--- PROBLEM TO SOLVE ---
Restate the listing below word for word, omitting any images.

─── RECORDS FOR PROCESSING ───

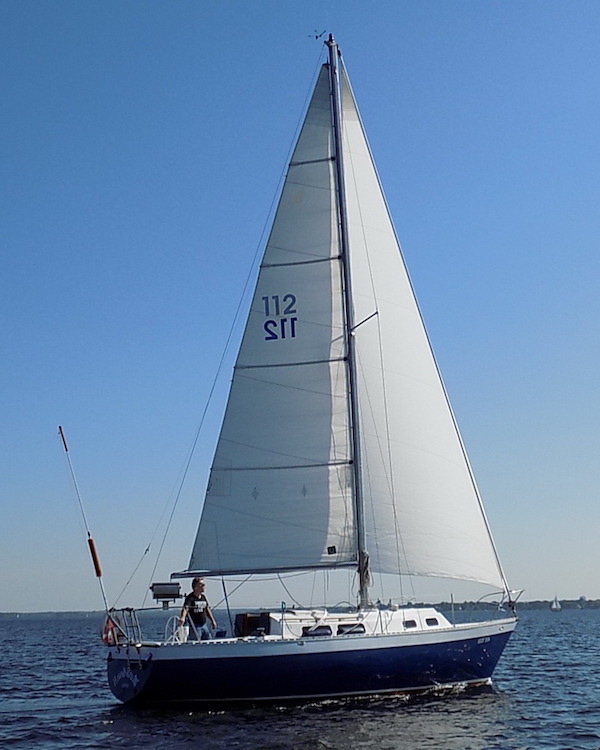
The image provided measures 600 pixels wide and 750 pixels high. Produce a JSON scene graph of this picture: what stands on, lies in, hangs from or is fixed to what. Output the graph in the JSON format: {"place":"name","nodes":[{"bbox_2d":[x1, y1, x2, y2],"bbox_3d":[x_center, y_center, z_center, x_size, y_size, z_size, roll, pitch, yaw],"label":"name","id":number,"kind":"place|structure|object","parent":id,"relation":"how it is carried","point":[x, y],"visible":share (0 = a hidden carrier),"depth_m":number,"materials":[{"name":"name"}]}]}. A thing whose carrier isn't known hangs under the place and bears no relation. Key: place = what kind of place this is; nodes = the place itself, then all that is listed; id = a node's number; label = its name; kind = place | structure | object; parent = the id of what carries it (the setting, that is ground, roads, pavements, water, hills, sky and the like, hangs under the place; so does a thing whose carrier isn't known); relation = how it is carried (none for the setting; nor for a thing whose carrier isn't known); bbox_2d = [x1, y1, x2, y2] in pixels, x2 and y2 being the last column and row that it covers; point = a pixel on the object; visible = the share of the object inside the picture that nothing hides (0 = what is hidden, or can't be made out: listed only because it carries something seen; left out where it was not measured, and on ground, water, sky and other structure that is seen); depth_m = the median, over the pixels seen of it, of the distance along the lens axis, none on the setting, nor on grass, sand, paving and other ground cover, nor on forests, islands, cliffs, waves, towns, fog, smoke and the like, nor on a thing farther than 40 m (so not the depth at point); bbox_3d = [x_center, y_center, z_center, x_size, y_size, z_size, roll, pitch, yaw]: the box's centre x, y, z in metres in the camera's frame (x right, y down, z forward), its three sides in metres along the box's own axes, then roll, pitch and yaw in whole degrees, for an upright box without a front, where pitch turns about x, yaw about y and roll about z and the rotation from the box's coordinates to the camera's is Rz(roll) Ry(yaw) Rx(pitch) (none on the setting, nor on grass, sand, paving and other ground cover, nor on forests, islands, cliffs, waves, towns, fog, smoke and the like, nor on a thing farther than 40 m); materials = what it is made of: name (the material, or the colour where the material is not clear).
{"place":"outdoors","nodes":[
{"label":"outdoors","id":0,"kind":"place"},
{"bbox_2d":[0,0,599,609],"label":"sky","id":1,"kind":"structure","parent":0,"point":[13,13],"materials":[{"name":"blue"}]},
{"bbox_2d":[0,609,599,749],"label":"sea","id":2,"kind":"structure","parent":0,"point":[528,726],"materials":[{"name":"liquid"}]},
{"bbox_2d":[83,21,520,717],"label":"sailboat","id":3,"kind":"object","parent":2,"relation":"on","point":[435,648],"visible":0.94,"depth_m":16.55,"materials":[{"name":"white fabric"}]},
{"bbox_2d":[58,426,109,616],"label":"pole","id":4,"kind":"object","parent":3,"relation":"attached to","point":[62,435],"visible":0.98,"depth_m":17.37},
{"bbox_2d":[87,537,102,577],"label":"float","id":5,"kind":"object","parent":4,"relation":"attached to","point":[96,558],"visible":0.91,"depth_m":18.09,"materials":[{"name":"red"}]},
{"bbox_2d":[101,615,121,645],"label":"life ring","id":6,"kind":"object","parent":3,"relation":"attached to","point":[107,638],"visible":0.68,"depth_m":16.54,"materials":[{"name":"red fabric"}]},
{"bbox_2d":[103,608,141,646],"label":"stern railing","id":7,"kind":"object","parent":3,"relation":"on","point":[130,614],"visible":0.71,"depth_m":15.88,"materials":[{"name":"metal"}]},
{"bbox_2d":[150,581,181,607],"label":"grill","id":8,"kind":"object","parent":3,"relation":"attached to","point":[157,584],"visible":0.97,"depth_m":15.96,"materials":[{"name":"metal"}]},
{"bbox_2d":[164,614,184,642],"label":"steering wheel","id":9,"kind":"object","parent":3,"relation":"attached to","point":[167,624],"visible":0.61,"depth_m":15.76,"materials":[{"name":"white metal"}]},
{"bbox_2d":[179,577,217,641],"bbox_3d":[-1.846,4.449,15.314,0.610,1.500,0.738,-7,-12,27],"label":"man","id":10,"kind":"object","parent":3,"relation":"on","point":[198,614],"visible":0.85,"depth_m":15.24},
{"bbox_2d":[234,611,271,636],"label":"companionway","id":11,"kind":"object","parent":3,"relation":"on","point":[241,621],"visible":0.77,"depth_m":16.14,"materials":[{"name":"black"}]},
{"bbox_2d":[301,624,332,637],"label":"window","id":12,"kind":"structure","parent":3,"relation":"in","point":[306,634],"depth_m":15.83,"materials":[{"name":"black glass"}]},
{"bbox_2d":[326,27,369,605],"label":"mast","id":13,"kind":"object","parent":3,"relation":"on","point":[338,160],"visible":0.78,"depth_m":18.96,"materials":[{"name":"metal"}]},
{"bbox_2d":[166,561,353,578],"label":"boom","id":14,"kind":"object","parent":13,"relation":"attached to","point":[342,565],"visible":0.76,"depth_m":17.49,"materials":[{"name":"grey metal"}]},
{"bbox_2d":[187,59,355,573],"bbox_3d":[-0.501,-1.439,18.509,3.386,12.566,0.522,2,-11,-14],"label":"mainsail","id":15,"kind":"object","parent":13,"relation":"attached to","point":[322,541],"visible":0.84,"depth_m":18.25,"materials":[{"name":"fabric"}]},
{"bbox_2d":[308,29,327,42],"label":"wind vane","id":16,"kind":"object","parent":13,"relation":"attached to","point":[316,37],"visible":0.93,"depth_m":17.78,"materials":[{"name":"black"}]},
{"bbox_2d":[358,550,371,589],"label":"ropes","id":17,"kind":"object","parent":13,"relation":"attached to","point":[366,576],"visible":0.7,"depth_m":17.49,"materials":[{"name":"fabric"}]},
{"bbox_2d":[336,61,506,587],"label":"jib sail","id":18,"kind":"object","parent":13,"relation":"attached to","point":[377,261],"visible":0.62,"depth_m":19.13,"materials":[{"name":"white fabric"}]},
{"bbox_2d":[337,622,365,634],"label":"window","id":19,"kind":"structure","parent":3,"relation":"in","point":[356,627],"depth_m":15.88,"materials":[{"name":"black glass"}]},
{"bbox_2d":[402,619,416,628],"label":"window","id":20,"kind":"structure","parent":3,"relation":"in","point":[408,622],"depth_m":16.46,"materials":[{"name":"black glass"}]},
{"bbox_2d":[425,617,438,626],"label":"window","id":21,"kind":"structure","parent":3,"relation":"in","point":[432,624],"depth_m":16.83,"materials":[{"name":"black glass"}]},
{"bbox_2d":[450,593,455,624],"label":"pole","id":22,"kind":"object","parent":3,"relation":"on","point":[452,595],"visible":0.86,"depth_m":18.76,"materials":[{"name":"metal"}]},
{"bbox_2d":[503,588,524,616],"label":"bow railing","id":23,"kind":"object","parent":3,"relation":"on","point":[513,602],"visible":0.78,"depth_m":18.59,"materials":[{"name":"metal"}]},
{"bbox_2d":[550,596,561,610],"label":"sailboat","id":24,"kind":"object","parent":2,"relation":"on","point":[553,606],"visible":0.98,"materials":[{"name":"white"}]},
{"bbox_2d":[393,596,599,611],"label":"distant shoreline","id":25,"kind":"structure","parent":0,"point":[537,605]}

───

--- RESPONSE BELOW ---
The image provided measures 600 pixels wide and 750 pixels high. Produce a JSON scene graph of this picture: what stands on, lies in, hangs from or is fixed to what. Output the graph in the JSON format: {"place":"name","nodes":[{"bbox_2d":[x1, y1, x2, y2],"bbox_3d":[x_center, y_center, z_center, x_size, y_size, z_size, roll, pitch, yaw],"label":"name","id":number,"kind":"place|structure|object","parent":id,"relation":"how it is carried","point":[x, y],"visible":share (0 = a hidden carrier),"depth_m":number,"materials":[{"name":"name"}]}]}. A thing whose carrier isn't known hangs under the place and bears no relation. Key: place = what kind of place this is; nodes = the place itself, then all that is listed; id = a node's number; label = its name; kind = place | structure | object; parent = the id of what carries it (the setting, that is ground, roads, pavements, water, hills, sky and the like, hangs under the place; so does a thing whose carrier isn't known); relation = how it is carried (none for the setting; nor for a thing whose carrier isn't known); bbox_2d = [x1, y1, x2, y2] in pixels, x2 and y2 being the last column and row that it covers; point = a pixel on the object; visible = the share of the object inside the picture that nothing hides (0 = what is hidden, or can't be made out: listed only because it carries something seen; left out where it was not measured, and on ground, water, sky and other structure that is seen); depth_m = the median, over the pixels seen of it, of the distance along the lens axis, none on the setting, nor on grass, sand, paving and other ground cover, nor on forests, islands, cliffs, waves, towns, fog, smoke and the like, nor on a thing farther than 40 m (so not the depth at point); bbox_3d = [x_center, y_center, z_center, x_size, y_size, z_size, roll, pitch, yaw]: the box's centre x, y, z in metres in the camera's frame (x right, y down, z forward), its three sides in metres along the box's own axes, then roll, pitch and yaw in whole degrees, for an upright box without a front, where pitch turns about x, yaw about y and roll about z and the rotation from the box's coordinates to the camera's is Rz(roll) Ry(yaw) Rx(pitch) (none on the setting, nor on grass, sand, paving and other ground cover, nor on forests, islands, cliffs, waves, towns, fog, smoke and the like, nor on a thing farther than 40 m); materials = what it is made of: name (the material, or the colour where the material is not clear).
{"place":"outdoors","nodes":[
{"label":"outdoors","id":0,"kind":"place"},
{"bbox_2d":[0,0,599,609],"label":"sky","id":1,"kind":"structure","parent":0,"point":[13,13],"materials":[{"name":"blue"}]},
{"bbox_2d":[0,609,599,749],"label":"sea","id":2,"kind":"structure","parent":0,"point":[528,726],"materials":[{"name":"liquid"}]},
{"bbox_2d":[83,21,520,717],"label":"sailboat","id":3,"kind":"object","parent":2,"relation":"on","point":[435,648],"visible":0.94,"depth_m":16.55,"materials":[{"name":"white fabric"}]},
{"bbox_2d":[58,426,109,616],"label":"pole","id":4,"kind":"object","parent":3,"relation":"attached to","point":[62,435],"visible":0.98,"depth_m":17.37},
{"bbox_2d":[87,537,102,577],"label":"float","id":5,"kind":"object","parent":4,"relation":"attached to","point":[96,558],"visible":0.91,"depth_m":18.09,"materials":[{"name":"red"}]},
{"bbox_2d":[101,615,121,645],"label":"life ring","id":6,"kind":"object","parent":3,"relation":"attached to","point":[107,638],"visible":0.68,"depth_m":16.54,"materials":[{"name":"red fabric"}]},
{"bbox_2d":[103,608,141,646],"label":"stern railing","id":7,"kind":"object","parent":3,"relation":"on","point":[130,614],"visible":0.71,"depth_m":15.88,"materials":[{"name":"metal"}]},
{"bbox_2d":[150,581,181,607],"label":"grill","id":8,"kind":"object","parent":3,"relation":"attached to","point":[157,584],"visible":0.97,"depth_m":15.96,"materials":[{"name":"metal"}]},
{"bbox_2d":[164,614,184,642],"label":"steering wheel","id":9,"kind":"object","parent":3,"relation":"attached to","point":[167,624],"visible":0.61,"depth_m":15.76,"materials":[{"name":"white metal"}]},
{"bbox_2d":[179,577,217,641],"bbox_3d":[-1.846,4.449,15.314,0.610,1.500,0.738,-7,-12,27],"label":"man","id":10,"kind":"object","parent":3,"relation":"on","point":[198,614],"visible":0.85,"depth_m":15.24},
{"bbox_2d":[234,611,271,636],"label":"companionway","id":11,"kind":"object","parent":3,"relation":"on","point":[241,621],"visible":0.77,"depth_m":16.14,"materials":[{"name":"black"}]},
{"bbox_2d":[301,624,332,637],"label":"window","id":12,"kind":"structure","parent":3,"relation":"in","point":[306,634],"depth_m":15.83,"materials":[{"name":"black glass"}]},
{"bbox_2d":[326,27,369,605],"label":"mast","id":13,"kind":"object","parent":3,"relation":"on","point":[338,160],"visible":0.78,"depth_m":18.96,"materials":[{"name":"metal"}]},
{"bbox_2d":[166,561,353,578],"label":"boom","id":14,"kind":"object","parent":13,"relation":"attached to","point":[342,565],"visible":0.76,"depth_m":17.49,"materials":[{"name":"grey metal"}]},
{"bbox_2d":[187,59,355,573],"bbox_3d":[-0.501,-1.439,18.509,3.386,12.566,0.522,2,-11,-14],"label":"mainsail","id":15,"kind":"object","parent":13,"relation":"attached to","point":[322,541],"visible":0.84,"depth_m":18.25,"materials":[{"name":"fabric"}]},
{"bbox_2d":[308,29,327,42],"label":"wind vane","id":16,"kind":"object","parent":13,"relation":"attached to","point":[316,37],"visible":0.93,"depth_m":17.78,"materials":[{"name":"black"}]},
{"bbox_2d":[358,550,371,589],"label":"ropes","id":17,"kind":"object","parent":13,"relation":"attached to","point":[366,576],"visible":0.7,"depth_m":17.49,"materials":[{"name":"fabric"}]},
{"bbox_2d":[336,61,506,587],"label":"jib sail","id":18,"kind":"object","parent":13,"relation":"attached to","point":[377,261],"visible":0.62,"depth_m":19.13,"materials":[{"name":"white fabric"}]},
{"bbox_2d":[337,622,365,634],"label":"window","id":19,"kind":"structure","parent":3,"relation":"in","point":[356,627],"depth_m":15.88,"materials":[{"name":"black glass"}]},
{"bbox_2d":[402,619,416,628],"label":"window","id":20,"kind":"structure","parent":3,"relation":"in","point":[408,622],"depth_m":16.46,"materials":[{"name":"black glass"}]},
{"bbox_2d":[425,617,438,626],"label":"window","id":21,"kind":"structure","parent":3,"relation":"in","point":[432,624],"depth_m":16.83,"materials":[{"name":"black glass"}]},
{"bbox_2d":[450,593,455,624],"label":"pole","id":22,"kind":"object","parent":3,"relation":"on","point":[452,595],"visible":0.86,"depth_m":18.76,"materials":[{"name":"metal"}]},
{"bbox_2d":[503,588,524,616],"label":"bow railing","id":23,"kind":"object","parent":3,"relation":"on","point":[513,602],"visible":0.78,"depth_m":18.59,"materials":[{"name":"metal"}]},
{"bbox_2d":[550,596,561,610],"label":"sailboat","id":24,"kind":"object","parent":2,"relation":"on","point":[553,606],"visible":0.98,"materials":[{"name":"white"}]},
{"bbox_2d":[393,596,599,611],"label":"distant shoreline","id":25,"kind":"structure","parent":0,"point":[537,605]}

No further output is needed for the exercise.